Coastal Foods

Bill Evans owned a wholesale bakery in Chicago and was seriously considering expansion when an appealing business opportunity came his way. Rather than invest significant money to enlarge his facility, Evans merged in 2007 with Coastal Foods.

Evans was familiar with the Houston-based food manufacturer because it used the same food broker as his bakery. He believed the merger would be advantageous to both sides.

A merger meant Evans would not have to commit significant time and energy and spend several million dollars to expand his 20-year-old business.
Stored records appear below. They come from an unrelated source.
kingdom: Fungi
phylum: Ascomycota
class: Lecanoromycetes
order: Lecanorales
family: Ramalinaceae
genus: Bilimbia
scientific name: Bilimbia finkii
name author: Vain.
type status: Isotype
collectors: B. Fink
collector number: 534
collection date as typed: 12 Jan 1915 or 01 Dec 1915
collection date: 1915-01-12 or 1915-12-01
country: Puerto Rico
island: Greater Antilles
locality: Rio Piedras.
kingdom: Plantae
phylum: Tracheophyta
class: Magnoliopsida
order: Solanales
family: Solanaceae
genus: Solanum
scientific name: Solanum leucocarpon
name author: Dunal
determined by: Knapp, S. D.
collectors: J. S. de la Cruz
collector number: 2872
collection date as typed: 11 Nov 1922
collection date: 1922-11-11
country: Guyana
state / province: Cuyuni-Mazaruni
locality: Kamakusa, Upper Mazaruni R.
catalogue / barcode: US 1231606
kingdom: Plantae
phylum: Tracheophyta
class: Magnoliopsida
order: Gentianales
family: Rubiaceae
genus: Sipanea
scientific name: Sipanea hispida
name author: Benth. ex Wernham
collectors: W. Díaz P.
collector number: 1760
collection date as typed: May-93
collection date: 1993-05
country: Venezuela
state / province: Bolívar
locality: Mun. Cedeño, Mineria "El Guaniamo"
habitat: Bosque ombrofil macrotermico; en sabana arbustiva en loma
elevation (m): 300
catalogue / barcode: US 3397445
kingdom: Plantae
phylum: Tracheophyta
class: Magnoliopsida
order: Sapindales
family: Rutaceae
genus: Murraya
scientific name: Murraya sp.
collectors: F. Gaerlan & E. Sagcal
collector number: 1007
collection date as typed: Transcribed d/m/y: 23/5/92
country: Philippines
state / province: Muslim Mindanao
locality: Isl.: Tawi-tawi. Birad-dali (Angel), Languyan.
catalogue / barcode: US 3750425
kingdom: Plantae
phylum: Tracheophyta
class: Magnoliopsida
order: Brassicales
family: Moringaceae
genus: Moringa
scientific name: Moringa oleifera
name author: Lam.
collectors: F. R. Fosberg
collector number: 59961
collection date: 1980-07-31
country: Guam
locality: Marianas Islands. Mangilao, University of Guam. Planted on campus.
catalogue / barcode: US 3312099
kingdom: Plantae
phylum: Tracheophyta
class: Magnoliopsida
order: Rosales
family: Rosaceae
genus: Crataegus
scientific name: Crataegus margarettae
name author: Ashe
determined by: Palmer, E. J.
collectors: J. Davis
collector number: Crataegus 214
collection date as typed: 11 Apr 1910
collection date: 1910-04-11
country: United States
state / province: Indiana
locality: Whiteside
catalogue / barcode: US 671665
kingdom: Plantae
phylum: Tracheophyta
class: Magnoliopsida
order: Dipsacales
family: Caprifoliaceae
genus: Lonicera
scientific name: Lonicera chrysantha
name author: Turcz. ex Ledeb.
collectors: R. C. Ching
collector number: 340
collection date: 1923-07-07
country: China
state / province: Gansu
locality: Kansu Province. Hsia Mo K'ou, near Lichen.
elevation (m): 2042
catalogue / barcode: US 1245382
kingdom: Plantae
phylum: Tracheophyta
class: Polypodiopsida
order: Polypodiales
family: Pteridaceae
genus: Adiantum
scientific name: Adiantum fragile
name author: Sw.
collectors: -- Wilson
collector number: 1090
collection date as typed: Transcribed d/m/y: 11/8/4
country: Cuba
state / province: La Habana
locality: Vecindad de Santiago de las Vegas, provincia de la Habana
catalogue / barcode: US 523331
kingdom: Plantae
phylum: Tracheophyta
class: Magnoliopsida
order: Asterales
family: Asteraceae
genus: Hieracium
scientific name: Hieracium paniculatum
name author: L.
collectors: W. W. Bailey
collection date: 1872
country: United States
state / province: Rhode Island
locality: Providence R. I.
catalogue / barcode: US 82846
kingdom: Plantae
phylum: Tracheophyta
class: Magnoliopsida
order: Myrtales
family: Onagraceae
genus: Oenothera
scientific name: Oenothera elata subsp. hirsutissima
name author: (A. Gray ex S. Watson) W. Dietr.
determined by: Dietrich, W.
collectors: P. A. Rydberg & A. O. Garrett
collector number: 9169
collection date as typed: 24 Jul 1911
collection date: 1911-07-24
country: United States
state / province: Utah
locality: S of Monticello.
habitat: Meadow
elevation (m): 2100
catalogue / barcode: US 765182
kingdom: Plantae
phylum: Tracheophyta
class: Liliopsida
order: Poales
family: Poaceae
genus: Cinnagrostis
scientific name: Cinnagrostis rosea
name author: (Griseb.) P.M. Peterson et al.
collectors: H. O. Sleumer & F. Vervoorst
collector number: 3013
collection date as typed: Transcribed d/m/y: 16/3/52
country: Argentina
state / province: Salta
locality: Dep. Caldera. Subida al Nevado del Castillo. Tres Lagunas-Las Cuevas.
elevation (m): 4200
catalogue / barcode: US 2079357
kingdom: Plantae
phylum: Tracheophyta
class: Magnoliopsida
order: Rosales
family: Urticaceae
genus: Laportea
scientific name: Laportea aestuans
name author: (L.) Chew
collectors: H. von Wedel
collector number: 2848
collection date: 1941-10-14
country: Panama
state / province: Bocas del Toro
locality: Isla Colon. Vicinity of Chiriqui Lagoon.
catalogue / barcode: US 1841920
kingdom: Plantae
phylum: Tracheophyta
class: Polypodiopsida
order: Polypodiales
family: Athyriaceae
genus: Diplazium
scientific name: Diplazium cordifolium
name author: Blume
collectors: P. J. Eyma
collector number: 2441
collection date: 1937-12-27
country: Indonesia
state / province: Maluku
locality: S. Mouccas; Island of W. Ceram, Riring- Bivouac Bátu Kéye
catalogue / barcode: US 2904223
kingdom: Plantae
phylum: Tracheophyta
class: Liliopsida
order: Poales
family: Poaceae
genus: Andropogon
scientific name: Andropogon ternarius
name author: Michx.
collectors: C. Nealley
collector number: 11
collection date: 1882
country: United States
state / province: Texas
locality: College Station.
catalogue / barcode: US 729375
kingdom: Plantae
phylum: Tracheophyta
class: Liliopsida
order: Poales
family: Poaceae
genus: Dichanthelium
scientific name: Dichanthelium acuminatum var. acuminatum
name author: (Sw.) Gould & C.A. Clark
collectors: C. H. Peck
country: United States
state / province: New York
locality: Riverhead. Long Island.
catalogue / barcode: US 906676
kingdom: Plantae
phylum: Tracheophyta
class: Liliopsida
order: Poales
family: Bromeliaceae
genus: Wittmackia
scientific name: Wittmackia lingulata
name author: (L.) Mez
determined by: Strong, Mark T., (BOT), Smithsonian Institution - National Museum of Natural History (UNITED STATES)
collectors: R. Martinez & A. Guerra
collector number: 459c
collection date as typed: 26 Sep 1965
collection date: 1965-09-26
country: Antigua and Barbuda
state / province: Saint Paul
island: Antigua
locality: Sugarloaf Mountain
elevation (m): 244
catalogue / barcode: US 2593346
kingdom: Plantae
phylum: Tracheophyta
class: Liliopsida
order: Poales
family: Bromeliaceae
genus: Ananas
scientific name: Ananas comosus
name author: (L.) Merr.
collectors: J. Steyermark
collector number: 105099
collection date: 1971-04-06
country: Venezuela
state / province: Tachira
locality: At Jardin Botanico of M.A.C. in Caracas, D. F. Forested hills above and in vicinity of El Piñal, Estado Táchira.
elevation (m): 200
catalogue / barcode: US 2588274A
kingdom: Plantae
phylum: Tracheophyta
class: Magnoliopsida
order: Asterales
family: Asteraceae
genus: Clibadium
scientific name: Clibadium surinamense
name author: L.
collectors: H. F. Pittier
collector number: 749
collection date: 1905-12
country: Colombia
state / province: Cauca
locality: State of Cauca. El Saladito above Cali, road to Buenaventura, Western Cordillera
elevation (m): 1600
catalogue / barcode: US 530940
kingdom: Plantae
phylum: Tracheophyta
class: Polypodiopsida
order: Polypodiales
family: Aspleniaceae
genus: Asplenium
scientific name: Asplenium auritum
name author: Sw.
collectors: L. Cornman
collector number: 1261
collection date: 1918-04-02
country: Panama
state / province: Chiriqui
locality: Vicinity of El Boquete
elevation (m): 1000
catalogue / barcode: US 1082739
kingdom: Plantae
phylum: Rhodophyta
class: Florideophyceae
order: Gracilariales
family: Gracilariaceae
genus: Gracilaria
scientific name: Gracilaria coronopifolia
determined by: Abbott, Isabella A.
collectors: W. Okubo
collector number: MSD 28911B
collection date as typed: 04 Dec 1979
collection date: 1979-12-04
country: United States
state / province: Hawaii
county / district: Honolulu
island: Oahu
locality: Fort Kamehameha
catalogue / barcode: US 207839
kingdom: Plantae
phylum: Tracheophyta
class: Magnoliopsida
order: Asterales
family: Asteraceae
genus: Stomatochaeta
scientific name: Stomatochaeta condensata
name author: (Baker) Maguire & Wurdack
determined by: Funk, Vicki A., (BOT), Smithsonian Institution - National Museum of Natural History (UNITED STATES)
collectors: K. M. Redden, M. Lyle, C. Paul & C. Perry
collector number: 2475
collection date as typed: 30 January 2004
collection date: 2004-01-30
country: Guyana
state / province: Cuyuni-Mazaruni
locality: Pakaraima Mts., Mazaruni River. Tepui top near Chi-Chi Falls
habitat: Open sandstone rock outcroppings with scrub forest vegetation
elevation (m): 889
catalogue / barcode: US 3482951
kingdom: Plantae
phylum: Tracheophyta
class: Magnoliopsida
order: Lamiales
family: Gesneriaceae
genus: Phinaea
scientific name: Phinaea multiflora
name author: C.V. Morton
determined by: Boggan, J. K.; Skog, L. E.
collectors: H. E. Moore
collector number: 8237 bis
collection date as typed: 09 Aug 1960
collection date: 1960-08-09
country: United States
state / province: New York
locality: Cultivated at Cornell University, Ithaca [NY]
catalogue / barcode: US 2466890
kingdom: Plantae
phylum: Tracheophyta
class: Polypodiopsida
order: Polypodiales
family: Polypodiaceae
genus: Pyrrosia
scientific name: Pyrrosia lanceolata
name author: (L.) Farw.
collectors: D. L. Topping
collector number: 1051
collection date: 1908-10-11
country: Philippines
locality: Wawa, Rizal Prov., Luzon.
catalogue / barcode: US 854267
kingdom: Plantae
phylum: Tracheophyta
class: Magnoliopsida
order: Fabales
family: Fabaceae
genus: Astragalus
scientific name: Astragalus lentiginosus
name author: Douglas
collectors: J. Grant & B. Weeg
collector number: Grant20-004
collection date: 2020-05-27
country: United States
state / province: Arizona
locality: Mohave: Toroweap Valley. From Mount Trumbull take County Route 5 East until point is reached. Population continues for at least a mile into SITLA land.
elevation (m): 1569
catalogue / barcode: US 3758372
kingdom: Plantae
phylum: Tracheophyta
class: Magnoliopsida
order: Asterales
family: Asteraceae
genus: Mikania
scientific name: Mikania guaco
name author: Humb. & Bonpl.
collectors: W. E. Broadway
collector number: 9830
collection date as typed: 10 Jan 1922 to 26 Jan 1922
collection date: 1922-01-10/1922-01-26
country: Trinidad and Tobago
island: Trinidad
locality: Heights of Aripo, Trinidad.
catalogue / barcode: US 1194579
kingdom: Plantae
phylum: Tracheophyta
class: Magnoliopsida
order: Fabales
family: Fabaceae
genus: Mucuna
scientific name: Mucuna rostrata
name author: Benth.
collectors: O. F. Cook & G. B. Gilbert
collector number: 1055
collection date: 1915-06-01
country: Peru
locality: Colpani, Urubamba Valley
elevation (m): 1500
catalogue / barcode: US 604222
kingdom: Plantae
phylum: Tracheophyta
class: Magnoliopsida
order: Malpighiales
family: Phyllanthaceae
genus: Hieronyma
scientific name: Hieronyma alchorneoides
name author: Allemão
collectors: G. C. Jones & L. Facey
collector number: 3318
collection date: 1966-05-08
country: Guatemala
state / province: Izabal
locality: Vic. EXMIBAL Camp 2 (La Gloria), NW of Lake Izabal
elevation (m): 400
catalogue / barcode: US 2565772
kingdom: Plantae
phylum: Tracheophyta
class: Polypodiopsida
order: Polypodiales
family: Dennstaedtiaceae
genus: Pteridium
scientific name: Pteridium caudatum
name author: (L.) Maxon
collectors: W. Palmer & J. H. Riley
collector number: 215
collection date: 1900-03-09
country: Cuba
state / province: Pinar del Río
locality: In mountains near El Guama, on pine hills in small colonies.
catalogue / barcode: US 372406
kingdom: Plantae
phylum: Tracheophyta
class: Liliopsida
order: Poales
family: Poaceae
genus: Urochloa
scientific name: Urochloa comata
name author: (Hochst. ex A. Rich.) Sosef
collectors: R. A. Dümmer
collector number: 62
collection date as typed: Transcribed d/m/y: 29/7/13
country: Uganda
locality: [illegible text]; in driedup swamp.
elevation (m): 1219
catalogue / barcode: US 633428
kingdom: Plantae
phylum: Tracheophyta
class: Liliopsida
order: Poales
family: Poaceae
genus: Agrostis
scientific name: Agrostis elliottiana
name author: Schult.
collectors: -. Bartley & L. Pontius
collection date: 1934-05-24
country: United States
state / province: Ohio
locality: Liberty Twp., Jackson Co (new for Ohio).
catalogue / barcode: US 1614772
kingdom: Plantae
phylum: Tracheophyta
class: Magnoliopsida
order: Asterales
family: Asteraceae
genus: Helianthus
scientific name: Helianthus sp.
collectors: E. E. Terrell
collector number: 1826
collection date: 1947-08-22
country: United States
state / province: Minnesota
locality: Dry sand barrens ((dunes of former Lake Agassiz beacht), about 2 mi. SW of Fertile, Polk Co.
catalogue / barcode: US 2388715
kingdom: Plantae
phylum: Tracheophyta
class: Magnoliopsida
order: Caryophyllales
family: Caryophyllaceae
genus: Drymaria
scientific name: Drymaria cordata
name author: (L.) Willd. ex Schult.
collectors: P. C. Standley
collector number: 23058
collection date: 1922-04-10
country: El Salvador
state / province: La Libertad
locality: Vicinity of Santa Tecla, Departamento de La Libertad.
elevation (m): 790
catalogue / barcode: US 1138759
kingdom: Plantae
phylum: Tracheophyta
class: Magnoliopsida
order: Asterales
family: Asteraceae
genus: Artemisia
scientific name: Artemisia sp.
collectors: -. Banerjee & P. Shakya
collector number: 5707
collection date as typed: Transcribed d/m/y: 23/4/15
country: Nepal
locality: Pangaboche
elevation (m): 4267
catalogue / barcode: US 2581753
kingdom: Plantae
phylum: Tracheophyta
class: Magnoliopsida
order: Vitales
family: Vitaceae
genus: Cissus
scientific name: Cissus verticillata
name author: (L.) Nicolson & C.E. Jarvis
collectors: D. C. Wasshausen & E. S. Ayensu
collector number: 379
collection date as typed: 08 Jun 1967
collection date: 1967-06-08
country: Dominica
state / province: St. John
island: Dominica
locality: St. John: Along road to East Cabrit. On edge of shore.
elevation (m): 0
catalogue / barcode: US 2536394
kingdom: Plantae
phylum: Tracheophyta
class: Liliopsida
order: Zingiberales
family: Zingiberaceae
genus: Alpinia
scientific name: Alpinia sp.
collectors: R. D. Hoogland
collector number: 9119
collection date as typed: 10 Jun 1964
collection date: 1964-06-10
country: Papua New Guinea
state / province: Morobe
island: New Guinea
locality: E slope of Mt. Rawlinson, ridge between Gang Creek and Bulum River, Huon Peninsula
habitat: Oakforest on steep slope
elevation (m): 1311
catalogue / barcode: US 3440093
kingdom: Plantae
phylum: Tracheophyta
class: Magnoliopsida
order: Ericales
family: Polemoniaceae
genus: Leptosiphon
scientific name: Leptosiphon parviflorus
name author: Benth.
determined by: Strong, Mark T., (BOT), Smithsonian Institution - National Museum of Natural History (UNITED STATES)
Meanwhile, Coastal Foods likely would gain significant marketshare in the food products business because it would expand its product line, Evans says.

Coastal Foods got its start in 1990 selling pie shells to H-E-B grocery stores, and later manufactured and partnered with some of the largest food companies in the world. In 1995, the company produced a line of pot pies for more than 7,500 Kentucky Fried Chicken stores, and in 2002 it helped General Mills develop and market a scone that was carried in more than 4,000 Dunkin Donuts stores. But Coastal Foods was struggling to establish an identity in the market, Evans says. “It was trying to find footing,” he says.

The days immediately following the merger presented other challenges. “We really had to change the culture of the bakery,” Evans recalls. One of his goals was to hire “people who cared and got it right the first time.” The cultural change occurred from the top down, and today the company has an annual turnover rate of only 3 percent.

Opportunity to grow

The merger with Evans’ bakery gave Coastal Foods the opportunity to expand its product line and customer base and enter additional club stores and retail markets. Prior to the merger, Coastal was selling only pie shells and muffins, Evans says. 

Today, the company’s product line features a variety of bakery products, including the Newberry line that Evans sold when he operated his bakery. The line helped Coastal Foods build all-important brand equity in the market, Evans says. Approximately 30 percent of the company’s business is achieved via contract manufacturing.

The results of the merger have been noteworthy. Between 2008 and 2012, Coastal Foods increased sales by more than 400 percent, Evans says.

Evans also indicated that at the current growth rate, company sales would exceed $40,000,000 by the close of 2016.

The significant sales growth is the result of consistently developing quality products and operating a company that focuses on efficiencies, Evans says. Additionally, many members of management have food backgrounds, he says. Most importantly, however, is the company’s consistently high food safety ratings, he notes.

Coastal Foods has a Level 3 rating from the Safe Quality Foods Institute, the highest rating a food company can receive from the organization. The company’s quality manual is in compliance with the Global Food Safety Initiative. Maintaining the highest food safety ratings has helped the company build a impeccable reputation, Evans says. 

‘Very Different’

Despite Coastal Foods’ gains, succeeding in the business is extremely challenging, Evans says. “It’s a very different type of business,” he says, adding that the marketplace is very competitive. His primary challenge is to consistently sell quality products at a reasonable price while maintaining a good margin, he says. But that task often is more difficult than it sounds.

For example, the time between a new product’s inception and delivering it to market can be several months. During that timeframe, the prices of ingredients can change more than once, making it tough to maintain a decent profit margin, Evans says.

Maintaining a profit margin often requires Evans to seek efficiencies in other areas, such as labor costs or equipment costs. Recently, the company made capital investments and has turned to automation. Coastal Foods also employs its own research and development staff and has a lab to conduct taste testing.

“I enjoy it,” Evans says of the challenges. “We’ve grown so quickly. It’s a very capital-intensive business.”